I’m finished with the first five chapters of edits on Stripped and am now moving into the second half of the novella. Thank you so much Megan for your most excellent crit (and my beta readers who always give me great feedback) I’ve added a bit of backstory to my heroine to explain why she’s the way she is and woven other chunks of backstory into the novella as a whole. I’ll have it to my agent by Wednesday as promised, yay!

It set off this whole introspective thing in me last night as I was thinking on the nature of crit and how I deal with it as an author.

It takes a lot for me to send out work to crit at this stage of my writing because I normally don’t send to beta and crit until the third draft but I didn’t have the time and so it’s rougher than it would be normally. Showing my stuff, warts and all, at early stages makes me neurotic and freaks me out. But it has to be done and it makes the final product better.

And so for me anyway, I take crit in the spirit it’s offered. It helps to know what other people I trust think. I don’t want fluffy crit. I don’t want harsh for the sake of harsh either but I want straightforward crit so I can just get to the point without having to salve my ego. I can’t fix it if I don’t know what’s wrong. And I’m not perfect and neither is my writing, I’m a work in progress.
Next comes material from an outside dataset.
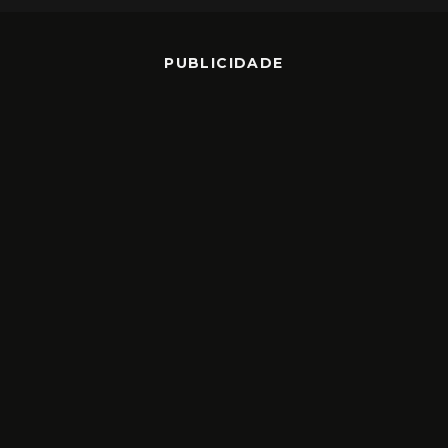
PUBLICIDADE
I was just thinking about how far I’ve come after doing this a few years. Some of the comments I received, if I’d gotten them a year ago, I wouldn’t have known how to fix it or it would have been this long, arduous process. Now I know how to add even a paragraph here or there to make a huge difference overall. So each time I do this I learn and as I want to do this for the rest of my life, I have to keep making things better. You can’t do that if you don’t try and put yourself out there.

Half the importance of crit is finding people who you click with and who you can trust. The other half is taking what you need and ignoring what you don’t but still benefitting from everything that’s said.